(Stored data entries)
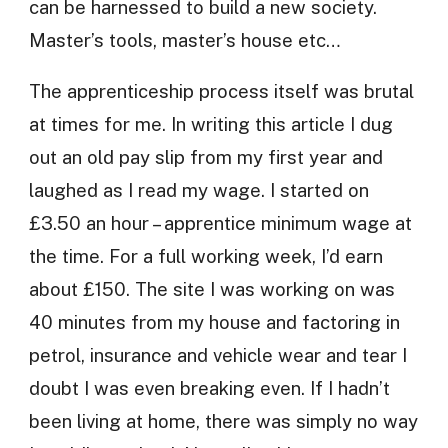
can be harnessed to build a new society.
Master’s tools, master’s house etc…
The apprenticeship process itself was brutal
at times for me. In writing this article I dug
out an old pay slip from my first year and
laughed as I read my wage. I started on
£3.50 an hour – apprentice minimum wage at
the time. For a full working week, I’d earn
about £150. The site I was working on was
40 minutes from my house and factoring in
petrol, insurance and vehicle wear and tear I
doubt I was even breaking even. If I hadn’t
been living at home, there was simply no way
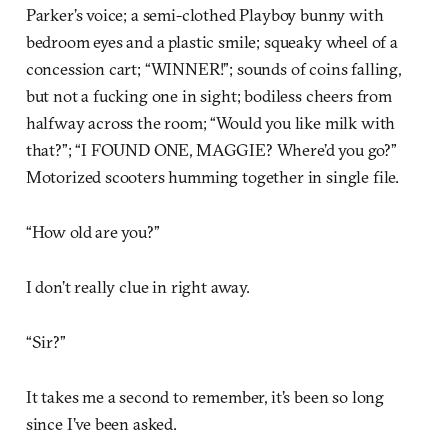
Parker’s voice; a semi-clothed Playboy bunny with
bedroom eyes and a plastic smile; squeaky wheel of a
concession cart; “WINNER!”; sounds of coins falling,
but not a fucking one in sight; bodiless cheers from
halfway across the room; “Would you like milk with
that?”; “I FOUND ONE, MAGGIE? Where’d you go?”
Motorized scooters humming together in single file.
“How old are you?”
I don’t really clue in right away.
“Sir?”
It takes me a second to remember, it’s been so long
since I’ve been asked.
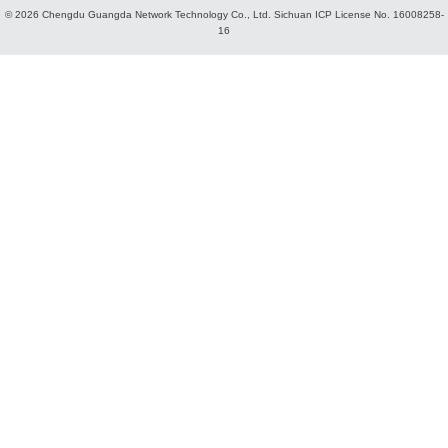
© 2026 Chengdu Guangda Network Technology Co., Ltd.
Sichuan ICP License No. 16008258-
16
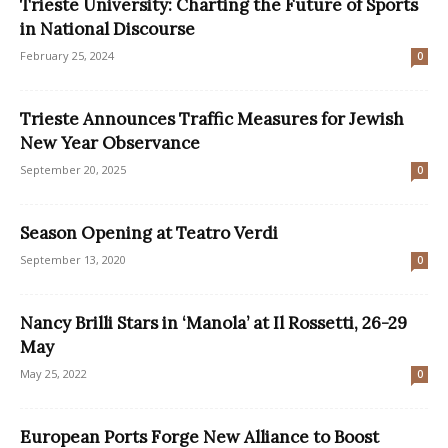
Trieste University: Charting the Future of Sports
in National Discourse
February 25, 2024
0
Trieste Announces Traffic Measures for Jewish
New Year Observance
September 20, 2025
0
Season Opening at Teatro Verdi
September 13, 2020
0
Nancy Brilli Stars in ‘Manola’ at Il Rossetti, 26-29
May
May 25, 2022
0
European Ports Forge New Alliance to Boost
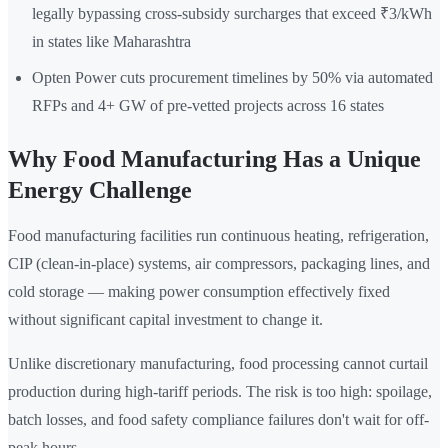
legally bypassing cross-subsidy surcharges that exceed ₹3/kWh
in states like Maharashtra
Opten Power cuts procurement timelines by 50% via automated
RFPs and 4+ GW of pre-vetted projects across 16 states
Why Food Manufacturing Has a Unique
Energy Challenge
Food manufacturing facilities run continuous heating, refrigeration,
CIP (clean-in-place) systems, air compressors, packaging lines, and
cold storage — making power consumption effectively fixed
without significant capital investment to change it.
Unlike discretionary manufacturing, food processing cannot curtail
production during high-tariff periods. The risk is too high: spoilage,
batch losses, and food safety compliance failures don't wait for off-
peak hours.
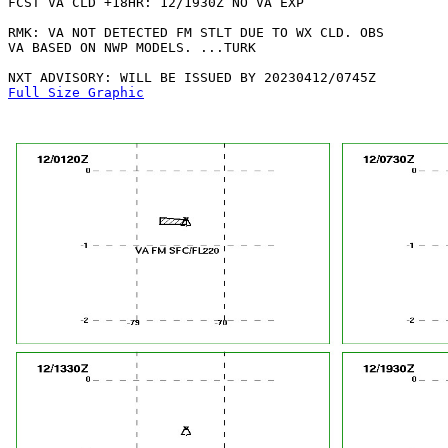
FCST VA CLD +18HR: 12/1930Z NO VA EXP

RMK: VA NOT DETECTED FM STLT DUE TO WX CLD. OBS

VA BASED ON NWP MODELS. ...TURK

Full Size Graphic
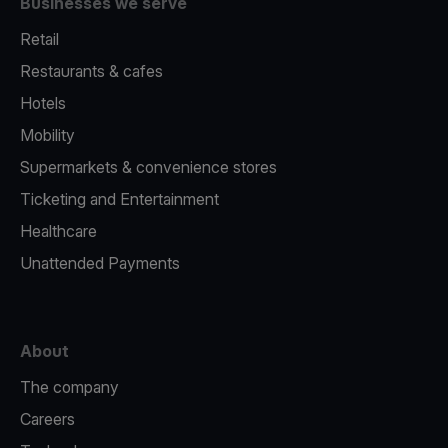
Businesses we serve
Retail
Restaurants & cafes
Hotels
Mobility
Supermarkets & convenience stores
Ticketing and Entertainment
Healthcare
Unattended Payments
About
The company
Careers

==

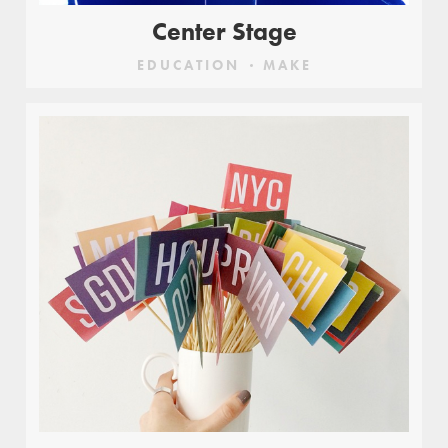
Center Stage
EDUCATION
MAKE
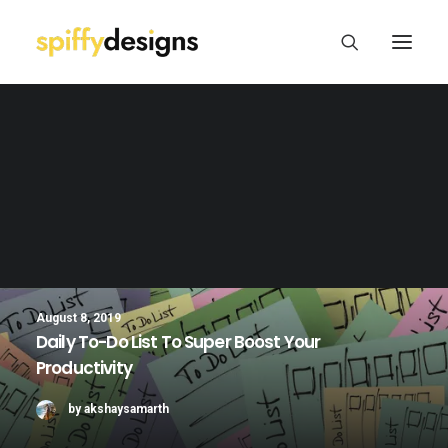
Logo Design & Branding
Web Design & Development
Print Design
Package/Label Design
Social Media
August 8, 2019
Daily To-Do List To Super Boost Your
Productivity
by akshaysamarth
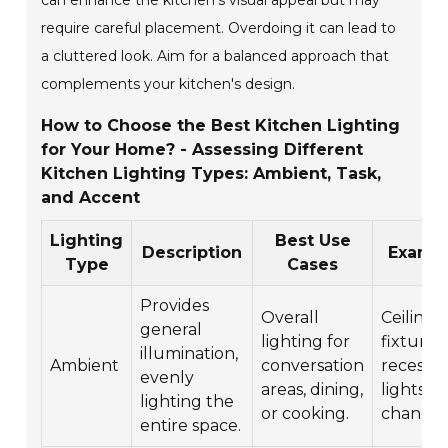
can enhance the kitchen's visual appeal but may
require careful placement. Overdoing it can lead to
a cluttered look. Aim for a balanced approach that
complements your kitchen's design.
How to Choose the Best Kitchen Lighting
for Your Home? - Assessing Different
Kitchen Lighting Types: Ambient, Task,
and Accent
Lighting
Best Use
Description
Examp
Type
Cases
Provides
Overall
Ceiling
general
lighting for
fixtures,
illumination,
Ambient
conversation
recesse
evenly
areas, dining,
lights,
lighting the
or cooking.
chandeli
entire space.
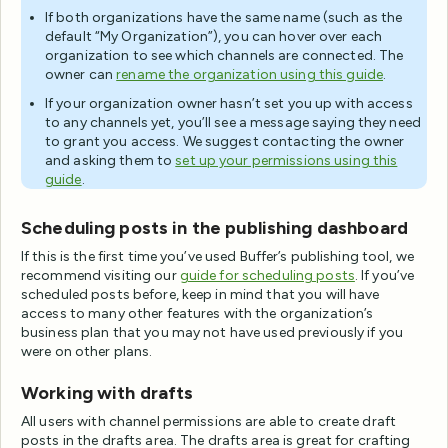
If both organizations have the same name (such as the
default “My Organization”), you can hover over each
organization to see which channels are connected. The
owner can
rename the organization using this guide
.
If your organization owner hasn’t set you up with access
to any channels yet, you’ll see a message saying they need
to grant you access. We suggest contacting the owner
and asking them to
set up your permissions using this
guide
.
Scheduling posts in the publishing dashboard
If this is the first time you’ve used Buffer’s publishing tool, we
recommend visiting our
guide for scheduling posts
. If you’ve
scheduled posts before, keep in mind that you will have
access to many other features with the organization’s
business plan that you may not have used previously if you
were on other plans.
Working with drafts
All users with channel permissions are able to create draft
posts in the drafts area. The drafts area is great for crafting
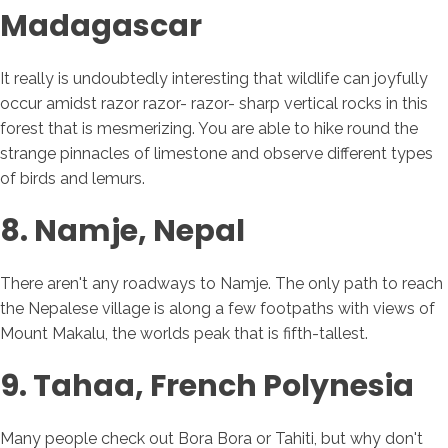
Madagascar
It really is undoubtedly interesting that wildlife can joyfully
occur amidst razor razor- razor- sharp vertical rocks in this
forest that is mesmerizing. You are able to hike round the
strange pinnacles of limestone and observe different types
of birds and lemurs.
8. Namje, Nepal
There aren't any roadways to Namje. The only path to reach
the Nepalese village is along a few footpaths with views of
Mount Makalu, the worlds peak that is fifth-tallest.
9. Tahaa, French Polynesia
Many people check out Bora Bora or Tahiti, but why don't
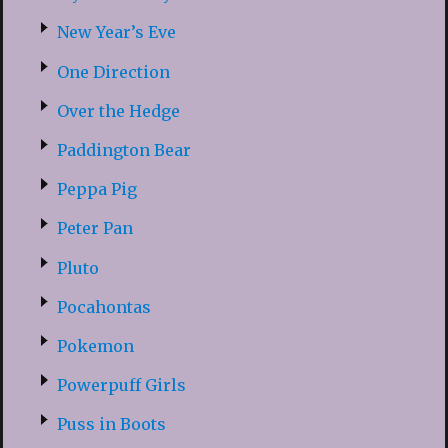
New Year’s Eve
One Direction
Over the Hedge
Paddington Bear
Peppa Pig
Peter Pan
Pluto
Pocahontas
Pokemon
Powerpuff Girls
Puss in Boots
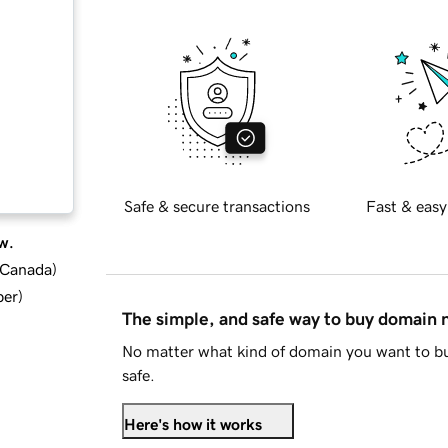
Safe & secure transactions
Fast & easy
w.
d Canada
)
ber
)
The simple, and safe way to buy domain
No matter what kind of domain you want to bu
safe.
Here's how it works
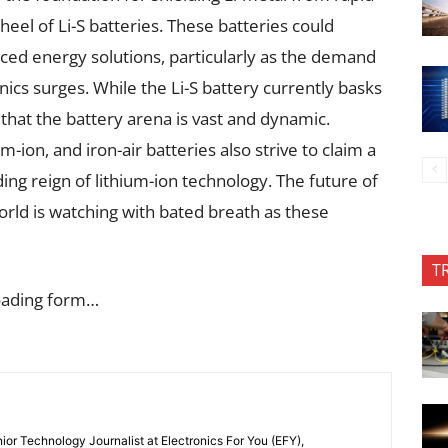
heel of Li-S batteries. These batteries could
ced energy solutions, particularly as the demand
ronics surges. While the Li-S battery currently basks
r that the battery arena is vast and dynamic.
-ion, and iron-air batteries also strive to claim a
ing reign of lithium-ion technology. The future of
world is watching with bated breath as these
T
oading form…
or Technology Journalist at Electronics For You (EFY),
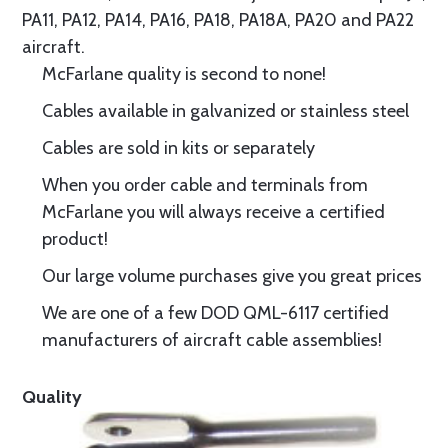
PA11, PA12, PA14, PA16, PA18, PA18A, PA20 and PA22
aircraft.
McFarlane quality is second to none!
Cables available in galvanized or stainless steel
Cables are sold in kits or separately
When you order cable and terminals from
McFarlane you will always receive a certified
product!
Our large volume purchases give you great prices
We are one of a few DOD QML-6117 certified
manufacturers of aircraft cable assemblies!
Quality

---

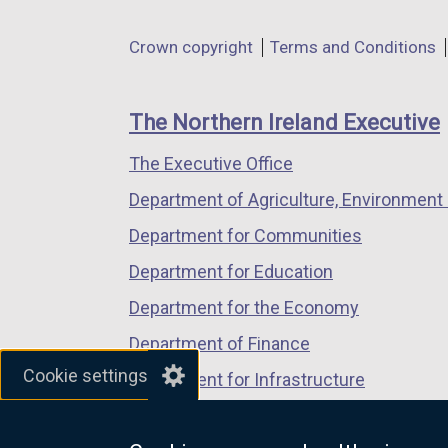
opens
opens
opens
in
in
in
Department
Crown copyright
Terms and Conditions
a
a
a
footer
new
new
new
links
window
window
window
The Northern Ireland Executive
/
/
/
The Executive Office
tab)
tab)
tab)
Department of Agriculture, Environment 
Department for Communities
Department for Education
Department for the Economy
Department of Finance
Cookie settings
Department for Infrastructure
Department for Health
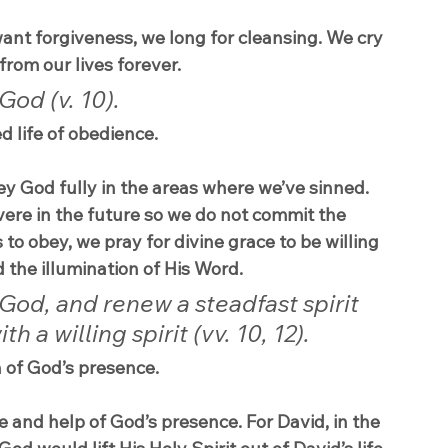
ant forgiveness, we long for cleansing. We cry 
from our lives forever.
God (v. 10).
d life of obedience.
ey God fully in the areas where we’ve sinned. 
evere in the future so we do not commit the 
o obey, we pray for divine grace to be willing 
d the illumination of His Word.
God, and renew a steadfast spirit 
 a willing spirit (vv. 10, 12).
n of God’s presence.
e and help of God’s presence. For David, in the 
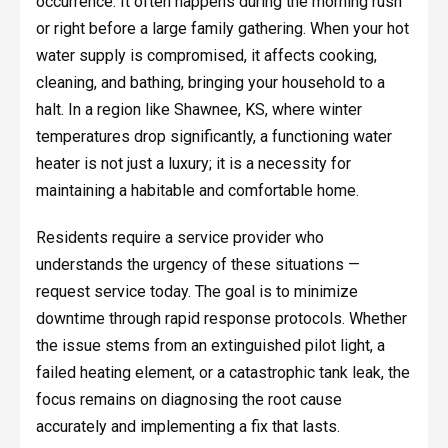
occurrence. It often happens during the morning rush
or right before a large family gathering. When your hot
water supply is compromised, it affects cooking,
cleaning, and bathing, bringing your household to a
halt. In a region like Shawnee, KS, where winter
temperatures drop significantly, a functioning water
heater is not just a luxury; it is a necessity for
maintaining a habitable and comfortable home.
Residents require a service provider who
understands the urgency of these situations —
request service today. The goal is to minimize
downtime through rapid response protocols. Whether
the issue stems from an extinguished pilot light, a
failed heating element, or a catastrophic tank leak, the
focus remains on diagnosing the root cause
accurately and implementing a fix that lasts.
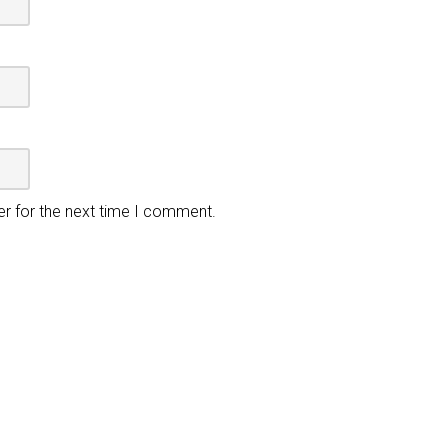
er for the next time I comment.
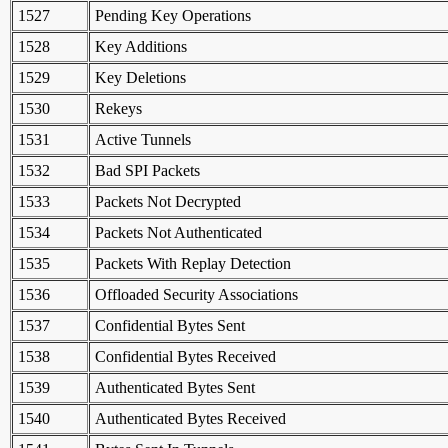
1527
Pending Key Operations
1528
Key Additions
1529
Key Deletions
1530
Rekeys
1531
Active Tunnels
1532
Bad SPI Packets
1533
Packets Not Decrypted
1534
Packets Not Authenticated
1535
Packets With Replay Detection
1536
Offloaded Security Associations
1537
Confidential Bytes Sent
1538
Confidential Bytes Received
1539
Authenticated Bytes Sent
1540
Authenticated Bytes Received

WORK TASK
Put the lines of the items above that run from the line containing "heel of Li-S batteries. These batteries could" through the line containing "oading form…", both included, into a Markdown table with the columns Row and Line, numbering each row and leaving out any blank lines.

PROBLEM SOLUTION
| Row | Line |
|---|---|
| 1 | heel of Li-S batteries. These batteries could |
| 2 | ced energy solutions, particularly as the demand |
| 3 | ronics surges. While the Li-S battery currently basks |
| 4 | r that the battery arena is vast and dynamic. |
| 5 | -ion, and iron-air batteries also strive to claim a |
| 6 | ing reign of lithium-ion technology. The future of |
| 7 | world is watching with bated breath as these |
| 8 | T |
| 9 | oading form… |